#### Exercise prompt
Extract the lines of the listing below, from its first line up to and including the line containing "scientific name: Chimaphila maculata", and reproduce them verbatim.

#### Listed records
________________________

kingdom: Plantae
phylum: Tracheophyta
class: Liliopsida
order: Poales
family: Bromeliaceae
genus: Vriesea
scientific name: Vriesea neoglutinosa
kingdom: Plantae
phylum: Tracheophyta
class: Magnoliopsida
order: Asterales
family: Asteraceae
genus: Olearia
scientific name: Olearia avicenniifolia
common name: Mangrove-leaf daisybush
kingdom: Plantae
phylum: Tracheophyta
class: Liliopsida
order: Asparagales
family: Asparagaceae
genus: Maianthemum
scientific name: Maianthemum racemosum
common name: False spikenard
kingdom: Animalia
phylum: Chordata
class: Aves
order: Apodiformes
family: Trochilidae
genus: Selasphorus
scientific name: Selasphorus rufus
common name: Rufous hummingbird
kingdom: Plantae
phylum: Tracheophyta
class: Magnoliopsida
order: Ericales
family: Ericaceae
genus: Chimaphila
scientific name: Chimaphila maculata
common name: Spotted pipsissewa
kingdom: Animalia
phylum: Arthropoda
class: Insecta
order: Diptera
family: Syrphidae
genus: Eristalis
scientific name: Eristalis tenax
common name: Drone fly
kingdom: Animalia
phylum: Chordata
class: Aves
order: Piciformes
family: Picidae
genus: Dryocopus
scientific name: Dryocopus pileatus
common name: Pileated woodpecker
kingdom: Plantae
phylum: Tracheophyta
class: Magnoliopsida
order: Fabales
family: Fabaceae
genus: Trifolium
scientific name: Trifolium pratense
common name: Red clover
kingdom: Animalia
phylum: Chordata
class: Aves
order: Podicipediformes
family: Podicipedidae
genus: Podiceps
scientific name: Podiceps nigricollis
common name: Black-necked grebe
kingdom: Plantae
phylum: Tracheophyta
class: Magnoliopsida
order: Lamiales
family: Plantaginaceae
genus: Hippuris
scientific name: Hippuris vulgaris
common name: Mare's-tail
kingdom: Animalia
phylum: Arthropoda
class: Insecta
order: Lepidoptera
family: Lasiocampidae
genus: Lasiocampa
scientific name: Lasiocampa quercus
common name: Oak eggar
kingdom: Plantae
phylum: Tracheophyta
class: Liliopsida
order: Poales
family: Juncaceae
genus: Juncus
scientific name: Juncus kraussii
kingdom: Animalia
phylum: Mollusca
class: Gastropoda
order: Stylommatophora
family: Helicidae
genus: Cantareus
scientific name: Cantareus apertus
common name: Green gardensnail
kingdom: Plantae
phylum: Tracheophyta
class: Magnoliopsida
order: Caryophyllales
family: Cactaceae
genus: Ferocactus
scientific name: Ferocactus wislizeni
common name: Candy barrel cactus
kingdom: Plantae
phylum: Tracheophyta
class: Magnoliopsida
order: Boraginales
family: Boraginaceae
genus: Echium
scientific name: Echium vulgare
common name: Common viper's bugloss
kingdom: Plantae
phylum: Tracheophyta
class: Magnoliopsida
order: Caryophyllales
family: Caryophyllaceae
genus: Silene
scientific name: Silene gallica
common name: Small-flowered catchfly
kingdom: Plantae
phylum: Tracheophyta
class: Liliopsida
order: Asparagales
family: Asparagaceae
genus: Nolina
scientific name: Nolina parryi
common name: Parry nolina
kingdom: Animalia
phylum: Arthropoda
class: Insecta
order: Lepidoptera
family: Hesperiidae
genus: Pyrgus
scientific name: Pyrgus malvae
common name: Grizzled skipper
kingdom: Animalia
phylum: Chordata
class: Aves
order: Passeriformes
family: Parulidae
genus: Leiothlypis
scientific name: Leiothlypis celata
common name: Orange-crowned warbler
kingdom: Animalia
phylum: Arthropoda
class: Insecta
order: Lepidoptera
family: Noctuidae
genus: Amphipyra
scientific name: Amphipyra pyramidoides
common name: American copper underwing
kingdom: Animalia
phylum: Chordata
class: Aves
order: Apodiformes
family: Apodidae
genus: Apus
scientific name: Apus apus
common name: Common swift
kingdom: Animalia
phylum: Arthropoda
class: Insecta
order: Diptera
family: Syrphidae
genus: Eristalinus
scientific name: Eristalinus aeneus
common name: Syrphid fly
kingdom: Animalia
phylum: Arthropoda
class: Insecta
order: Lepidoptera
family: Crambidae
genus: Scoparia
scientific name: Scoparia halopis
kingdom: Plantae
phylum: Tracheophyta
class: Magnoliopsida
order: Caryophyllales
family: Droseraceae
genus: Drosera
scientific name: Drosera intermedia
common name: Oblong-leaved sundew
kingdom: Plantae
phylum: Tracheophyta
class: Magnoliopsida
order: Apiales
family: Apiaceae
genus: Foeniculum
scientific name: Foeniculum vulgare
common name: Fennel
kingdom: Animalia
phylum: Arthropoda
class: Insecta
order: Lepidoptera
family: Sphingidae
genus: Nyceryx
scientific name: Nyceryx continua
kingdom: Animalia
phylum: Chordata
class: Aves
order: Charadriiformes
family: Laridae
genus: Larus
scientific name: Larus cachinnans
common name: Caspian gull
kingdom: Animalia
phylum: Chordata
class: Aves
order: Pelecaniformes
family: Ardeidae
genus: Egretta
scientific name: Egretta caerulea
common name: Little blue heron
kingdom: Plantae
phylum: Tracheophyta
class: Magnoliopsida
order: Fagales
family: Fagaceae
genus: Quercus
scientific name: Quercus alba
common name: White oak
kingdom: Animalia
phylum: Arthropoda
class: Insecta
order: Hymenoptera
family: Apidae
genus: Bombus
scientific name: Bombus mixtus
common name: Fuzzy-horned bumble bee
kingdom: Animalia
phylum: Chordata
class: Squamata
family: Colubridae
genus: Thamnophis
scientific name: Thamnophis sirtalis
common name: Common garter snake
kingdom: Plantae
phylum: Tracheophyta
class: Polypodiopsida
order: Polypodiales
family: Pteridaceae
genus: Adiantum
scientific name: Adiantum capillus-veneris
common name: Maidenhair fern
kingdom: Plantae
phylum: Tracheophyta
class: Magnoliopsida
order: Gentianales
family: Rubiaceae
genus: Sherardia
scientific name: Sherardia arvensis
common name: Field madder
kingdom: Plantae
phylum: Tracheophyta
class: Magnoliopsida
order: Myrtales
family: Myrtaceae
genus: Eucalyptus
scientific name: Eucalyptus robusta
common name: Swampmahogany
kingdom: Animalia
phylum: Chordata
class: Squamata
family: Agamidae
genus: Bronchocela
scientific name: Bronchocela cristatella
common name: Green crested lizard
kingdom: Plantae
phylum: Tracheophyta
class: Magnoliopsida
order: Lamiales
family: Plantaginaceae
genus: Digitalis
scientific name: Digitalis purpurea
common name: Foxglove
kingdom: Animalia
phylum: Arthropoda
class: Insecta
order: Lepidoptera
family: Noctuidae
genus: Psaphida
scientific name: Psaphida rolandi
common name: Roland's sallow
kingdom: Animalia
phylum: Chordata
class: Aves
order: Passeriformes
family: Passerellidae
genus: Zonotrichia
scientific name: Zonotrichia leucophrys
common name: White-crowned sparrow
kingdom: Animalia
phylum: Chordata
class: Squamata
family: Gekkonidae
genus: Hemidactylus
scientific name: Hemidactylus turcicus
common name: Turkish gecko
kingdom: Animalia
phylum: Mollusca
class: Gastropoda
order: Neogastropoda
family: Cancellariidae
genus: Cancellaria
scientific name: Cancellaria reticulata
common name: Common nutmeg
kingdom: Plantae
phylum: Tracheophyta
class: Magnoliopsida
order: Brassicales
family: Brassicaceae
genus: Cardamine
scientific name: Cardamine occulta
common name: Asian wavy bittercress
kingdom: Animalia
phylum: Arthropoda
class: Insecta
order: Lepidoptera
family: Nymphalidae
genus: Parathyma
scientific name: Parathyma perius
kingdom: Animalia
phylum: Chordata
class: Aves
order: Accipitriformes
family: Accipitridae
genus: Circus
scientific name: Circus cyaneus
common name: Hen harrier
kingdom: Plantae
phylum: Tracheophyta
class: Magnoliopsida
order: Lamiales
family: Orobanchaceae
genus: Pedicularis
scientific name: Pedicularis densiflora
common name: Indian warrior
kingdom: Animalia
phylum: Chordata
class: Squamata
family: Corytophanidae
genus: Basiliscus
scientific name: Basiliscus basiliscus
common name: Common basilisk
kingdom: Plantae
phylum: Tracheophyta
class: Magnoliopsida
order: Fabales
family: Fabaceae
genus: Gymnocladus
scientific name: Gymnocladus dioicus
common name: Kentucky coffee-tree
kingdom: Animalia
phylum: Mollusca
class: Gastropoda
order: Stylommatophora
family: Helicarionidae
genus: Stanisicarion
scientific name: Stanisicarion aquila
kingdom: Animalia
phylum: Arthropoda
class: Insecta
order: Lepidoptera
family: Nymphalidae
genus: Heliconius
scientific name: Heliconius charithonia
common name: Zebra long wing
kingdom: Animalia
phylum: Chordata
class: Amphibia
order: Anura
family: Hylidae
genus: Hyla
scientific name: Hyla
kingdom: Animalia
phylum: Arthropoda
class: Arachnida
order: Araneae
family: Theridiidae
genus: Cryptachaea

________________________

#### Solution for this exercise
kingdom: Plantae
phylum: Tracheophyta
class: Liliopsida
order: Poales
family: Bromeliaceae
genus: Vriesea
scientific name: Vriesea neoglutinosa
kingdom: Plantae
phylum: Tracheophyta
class: Magnoliopsida
order: Asterales
family: Asteraceae
genus: Olearia
scientific name: Olearia avicenniifolia
common name: Mangrove-leaf daisybush
kingdom: Plantae
phylum: Tracheophyta
class: Liliopsida
order: Asparagales
family: Asparagaceae
genus: Maianthemum
scientific name: Maianthemum racemosum
common name: False spikenard
kingdom: Animalia
phylum: Chordata
class: Aves
order: Apodiformes
family: Trochilidae
genus: Selasphorus
scientific name: Selasphorus rufus
common name: Rufous hummingbird
kingdom: Plantae
phylum: Tracheophyta
class: Magnoliopsida
order: Ericales
family: Ericaceae
genus: Chimaphila
scientific name: Chimaphila maculata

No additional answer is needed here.